April 27 (Bloomberg) -- Siemens AG, Europe's largest engineering company, agreed to acquire Diagnostic Products Corp. for about $1.86 billion in cash to bolster its medical division, the manufacturer's most profitable unit.
Siemens offers $58.50 for each share of Los Angeles-based Diagnostic Products, which makes test kits to detect diseases such as cancer and allergies, the Munich-based company said in a statement today. The company today also said net income in the three months ended in March rose 14 percent.
The acquisition marks the second and largest medical purchase in Chief Executive Officer Klaus Kleinfeld's 15 months in office. Kleinfeld, who is expanding the most profitable divisions while scaling back those units that lag profit goals, today said the company will cut more than the 7,000 jobs already announced.
``It makes sense that they're growing the medical unit with acquisitions,'' said Frank Rothauge, an analyst at Sal. Oppenheim Jr. & Cie. in Frankfurt, who rates the shares ``neural.'' ``The earnings don't yet reflect a meaningful shift from what we saw in the preceding quarter.''
Siemens today also reported the first profit increase since Kleinfeld became CEO. Fiscal second-quarter net income rose to 887 million euros ($1.1 billion), or 95 cents a share. Sales from continued operations rose 21 percent to 21.5 billion euros.
Medical Focus
Siemens, General Electric Co. and Royal Philips Electronics NV are increasing their presence in the medical-equipment field as aging populations have spurred sales of devices diagnosing and treating conditions such as cardiac arrests and cancer.
Shares of Siemens declined as much as 2.55 euros, or 3.2 percent, to 77.22 euros and traded at 77.40 euros as of 10:47 a.m. in Frankfurt. Siemens today forecast sales and new orders will ``even out somewhat'' in the second half of the year.
The company last year spent $967 million on CTI Molecular Imaging Inc., buying a company it had been working with since 1987 through a venture for equipment that helps doctors detect diseases such as cancer or cardiac diseases. The unit's other products include hearing aids and respiratory equipment.
In the last quarter, medical gear at Siemens had sales of 2.05 billion euros, accounting for 9.5 percent of total revenue at the company. With operating earnings of 258 million euros the division generated about a fifth of overall earnings.
Offer Premium
Siemens's offer for DPC is 21 percent above yesterday's closing price. Diagnostic Products was advised by Lehman Brothers Holdings Inc. in the transaction and Siemens was advised by JPMorgan Chase & Co.
DPC had 2005 sales of $481 million and an operating profit of $96 million. The price Siemens agreed to pay is ``adequate'' for the industry, Chief Financial Officer Heinz-Joachim Neubuerger said in an interview. Neubuerger is stepping down next month.

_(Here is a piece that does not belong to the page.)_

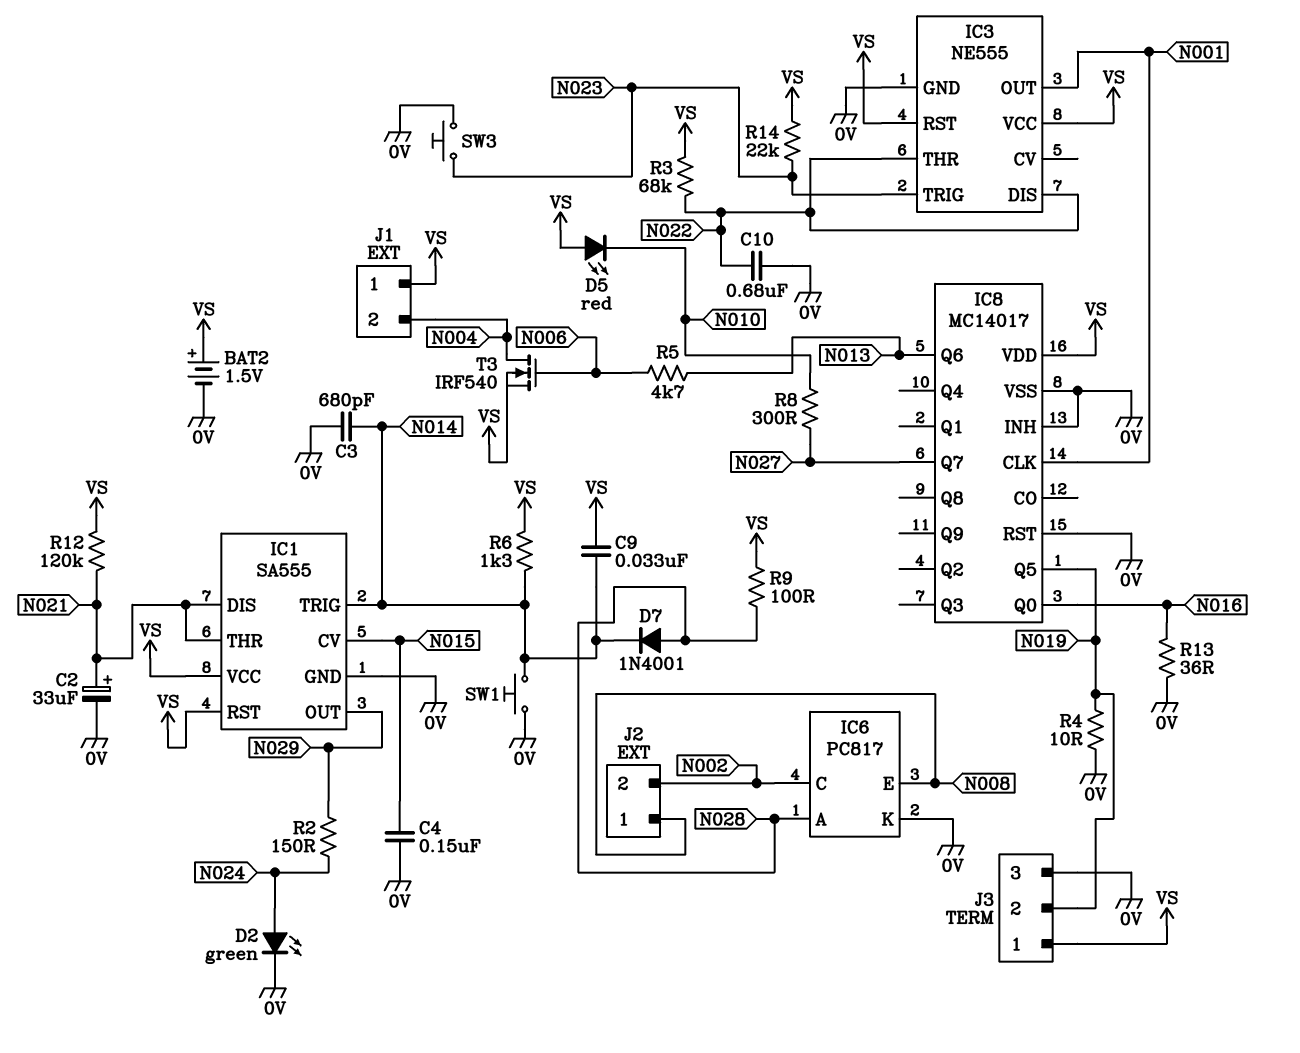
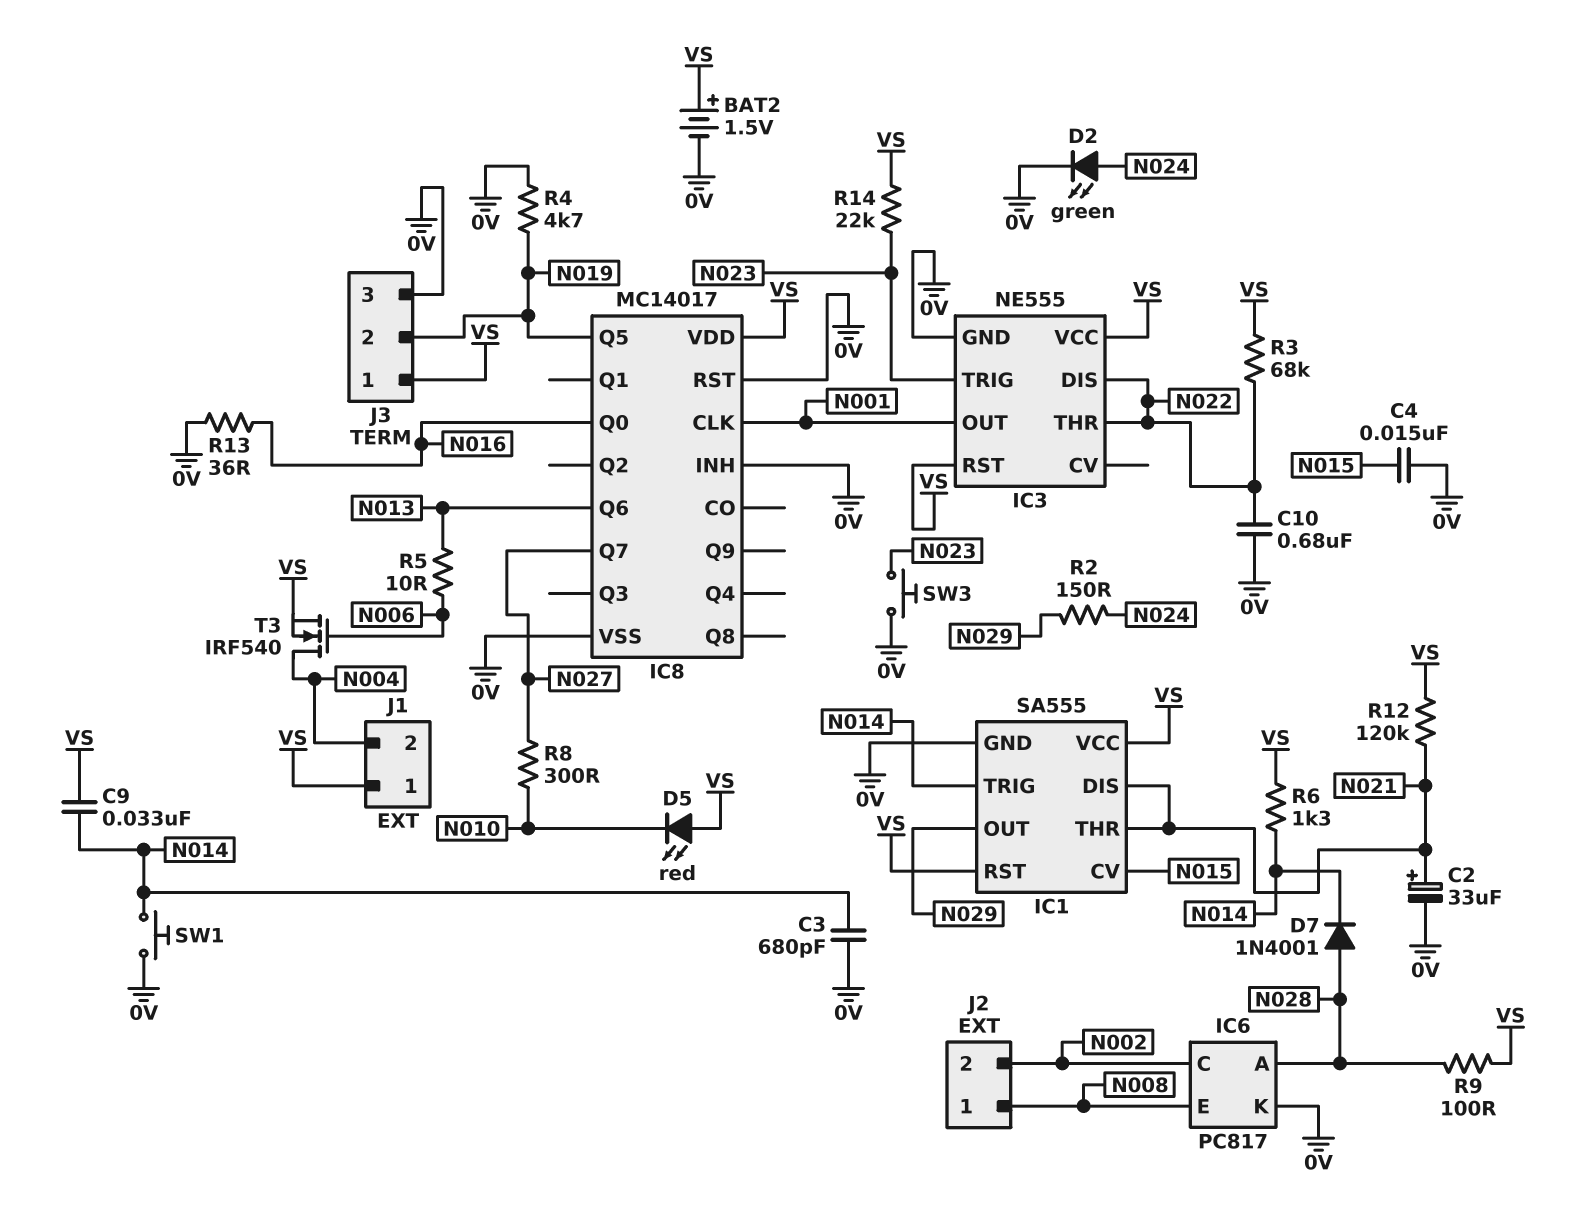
C4: 150nF (0V, N015) -> 15nF (0V, N015)
R4: 10 (0V, N019) -> 4.7k (0V, N019)
R5: 4.7k (N006, N013) -> 10 (N006, N013)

Amsterdam-based Philips spent about $1.2 billion on three medical acquisitions since July of last year.
The extra yield, or spread, investors demand to buy Siemens 5.75 percent 2 billion-euro bonds due in 2011 instead of government debt was unchanged at 24 basis points as of 9:29 a.m. in London, according to RBC Capital Markets Ltd.
Margin Goals
Siemens is halfway through a two-year program to bring the 11 main units within set profitability targets. To reach the goals by April 2007 at the latest, Kleinfeld has slashed about 7,000 jobs, dissolved or given away unprofitable units and made acquisitions. In the six months ended in March, 1,500 people at the communications unit lost their job.

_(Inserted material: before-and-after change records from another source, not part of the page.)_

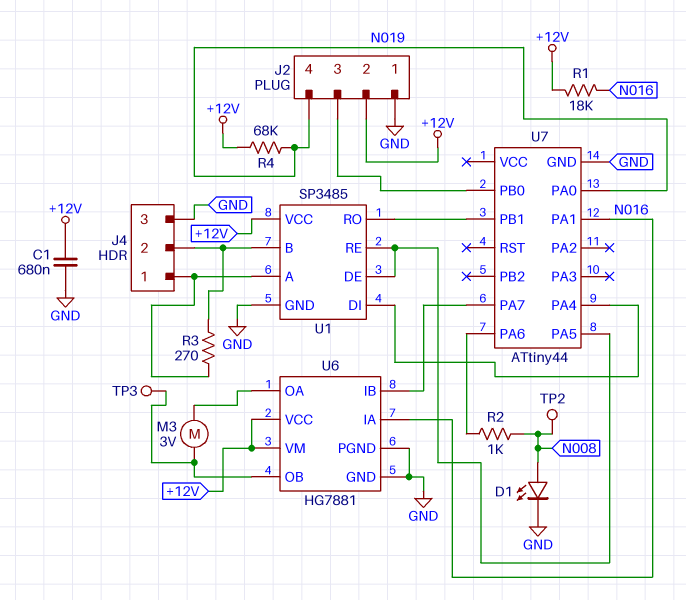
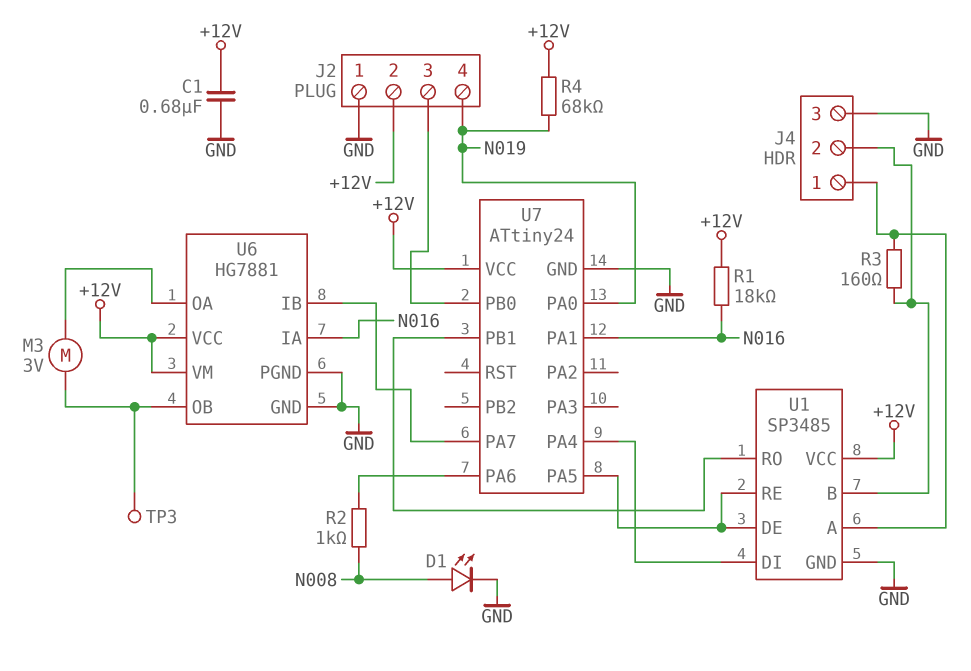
R3: 270 (J4/1, J4/2) -> 160 (J4/1, J4/2)
TP2: test point (N008) -> none
U7: ATtiny44 -> ATtiny24
U7 pin VCC: none -> +12V

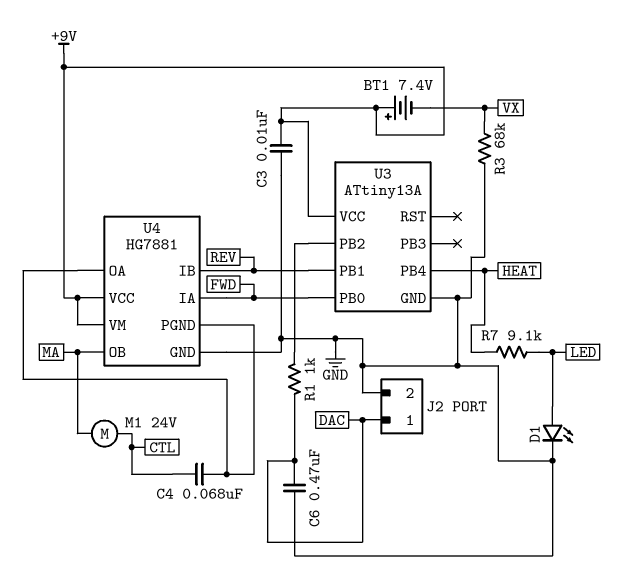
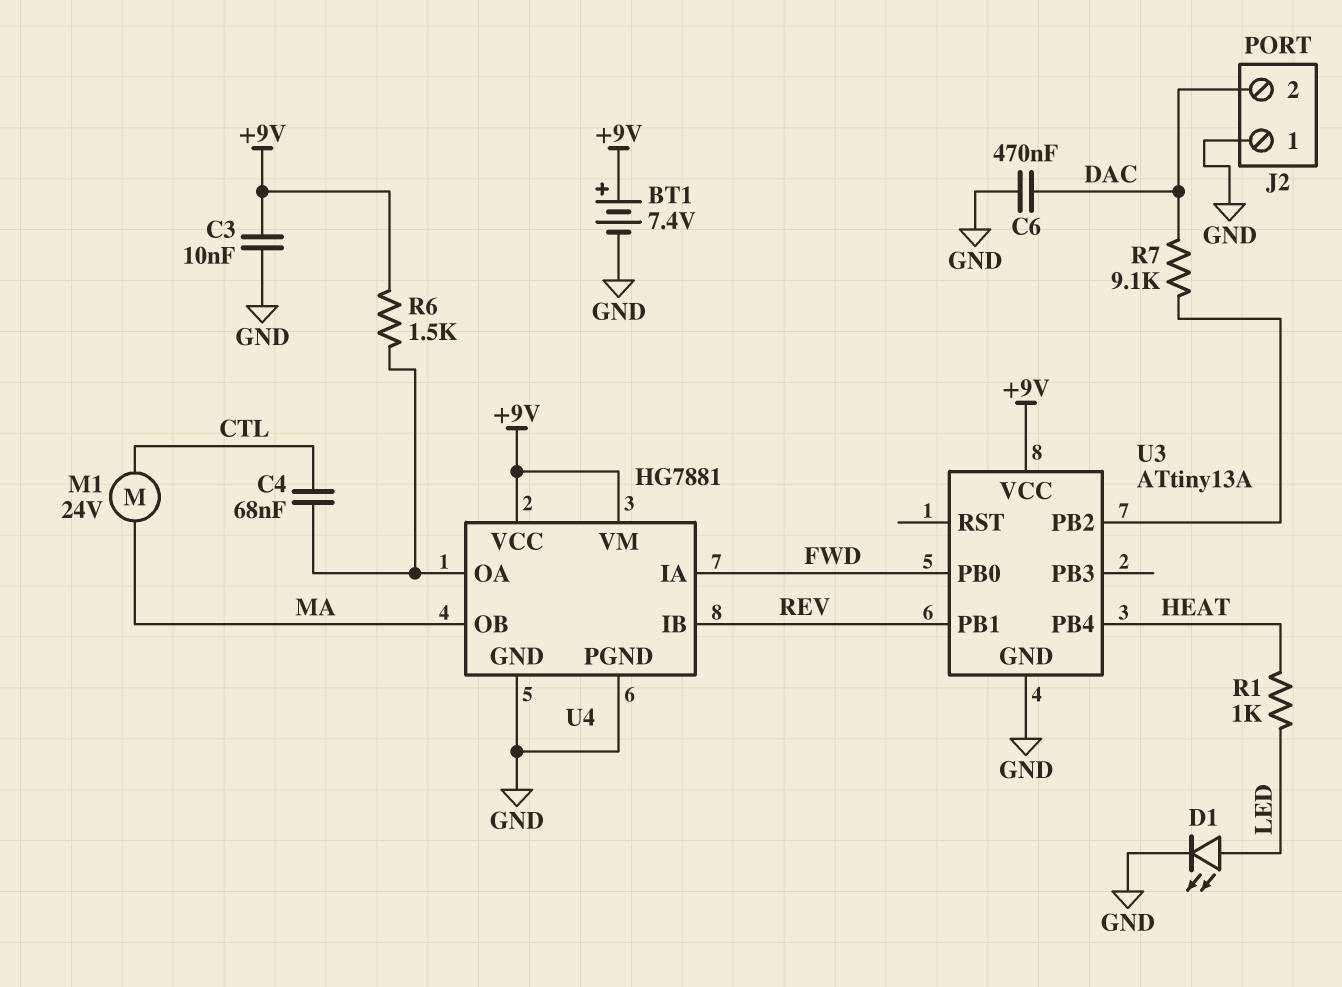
BT1: 7.4V (plus +9V, minus VX) -> 7.4V (plus +9V, minus GND)
J2 pin 1: DAC -> GND
J2 pin 2: GND -> DAC
R1: 1k (DAC, U3/PB2) -> 1k (HEAT, LED)
R3: 68k (GND, VX) -> none
R6: none -> 1.5k (+9V, U4/OA)
R7: 9.1k (HEAT, LED) -> 9.1k (DAC, U3/PB2)
U4 pin PGND: U4/OA -> GND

``We will continue to focus all our efforts on achieving our 2007 targets,'' Kleinfeld said in the statement. The company plans to cut more jobs at its technology divisions ``in the short term.''
The communications division, Siemens's largest by sales and employees, had an operating profit of 27 million euros on sales of 3.38 billion euros in the period.

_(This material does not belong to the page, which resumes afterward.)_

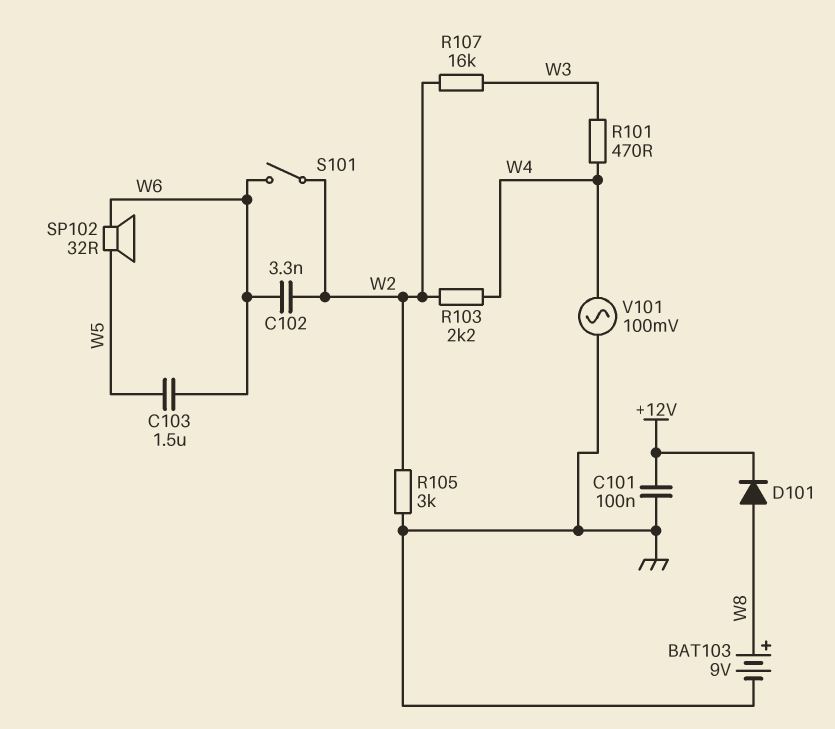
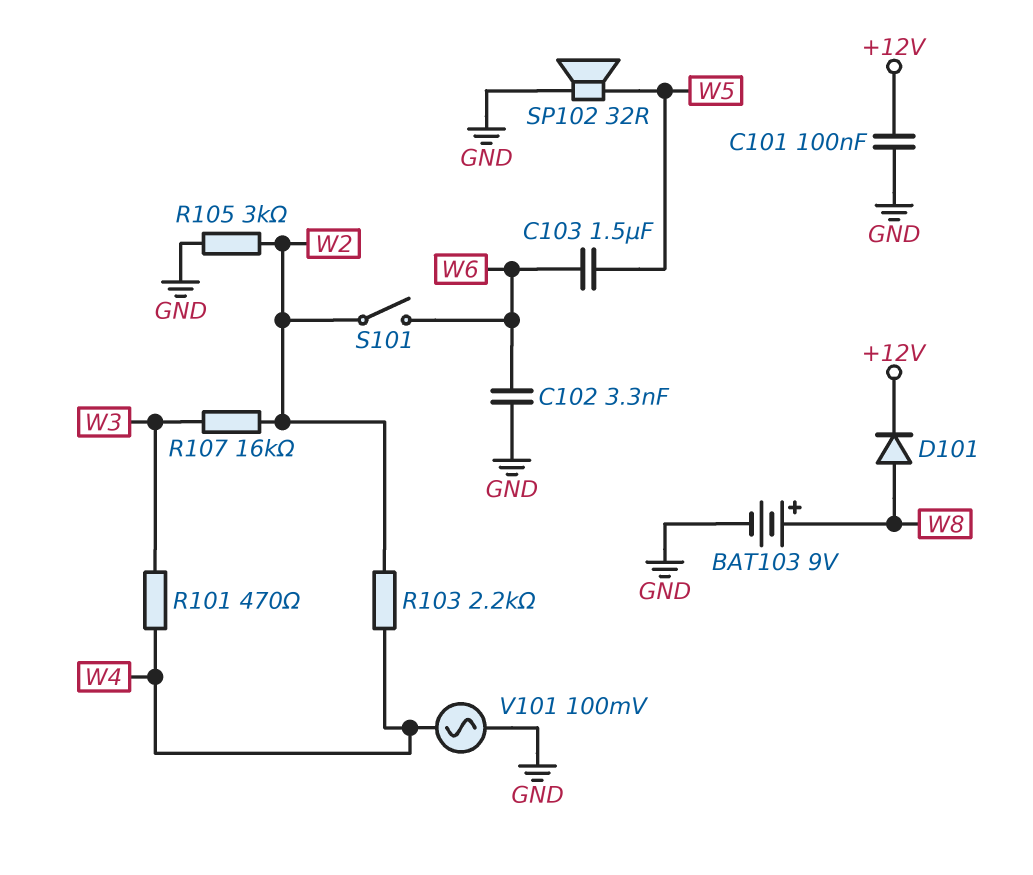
C102: 3.3nF (W2, W6) -> 3.3nF (GND, W6)
SP102: speaker 32R (W5, W6) -> speaker 32R (GND, W5)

The SBS computer-services unit, where the company is eliminating about 5,400 jobs worldwide, lost 194 million euros in the quarter as sales severance pay increased to 155 million euros. Kleinfeld today said there'll be more costs to turn around the businesses in the second half of the fiscal year.
Industry Standards
``There's growing concern that this revamp will turn into a never-ending story,'' said Falk Reimann, an analyst at Landesbank Baden-Wuerttemberg in Stuttgart, who advises investors sell Siemens shares.
Kleinfeld, who became Siemens's first new CEO in 12 years in January of last year, has said the targets he's set for the divisions are standard in the industries where the businesses operate. His predecessor, Heinrich von Pierer, originally set the targets in 2000, and failed to reach all of them. Von Pierer now heads the supervisory board.
Siemens, whose products range from power plants to trains to phone networking gear, last year generated sales of about $96 billion, similar to the gross domestic product of the Philippines. Siemens employs about 470,000 people worldwide.
The company had been expected to report net income of 825 million euros on sales of 20.7 billion euros, according to the median forecast of 11 analyst surveyed by Bloomberg. Today marked the first time in three quarters that Siemens surpassed analyst estimates.